===== RECORD EXTRACTS =====

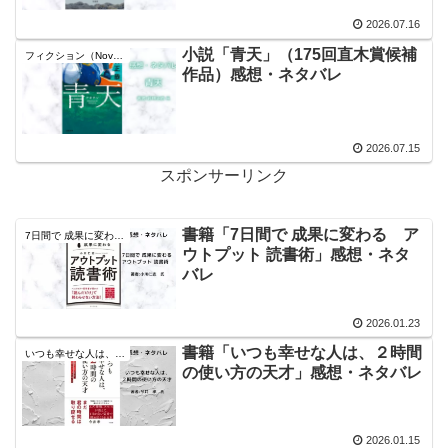
2026.07.16
小説「青天」（175回直木賞候補
フィクション（Novel）
作品）感想・ネタバレ
2026.07.15
スポンサーリンク
書籍「7日間で 成果に変わる ア
7日間で 成果に変わる アウトプット 読書術
ウトプット 読書術」感想・ネタ
バレ
2026.01.23
書籍「いつも幸せな人は、２時間
いつも幸せな人は、２時間の使い方の天才
の使い方の天才」感想・ネタバレ
2026.01.15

=====

## TASK TO CARRY OUT
Please copy the text of the data above word for word, leaving out the pictures.

## RESPONSE TO THE EXERCISE
2026.07.16
小説「青天」（175回直木賞候補
フィクション（Novel）
作品）感想・ネタバレ
2026.07.15
スポンサーリンク
書籍「7日間で 成果に変わる ア
7日間で 成果に変わる アウトプット 読書術
ウトプット 読書術」感想・ネタ
バレ
2026.01.23
書籍「いつも幸せな人は、２時間
いつも幸せな人は、２時間の使い方の天才
の使い方の天才」感想・ネタバレ
2026.01.15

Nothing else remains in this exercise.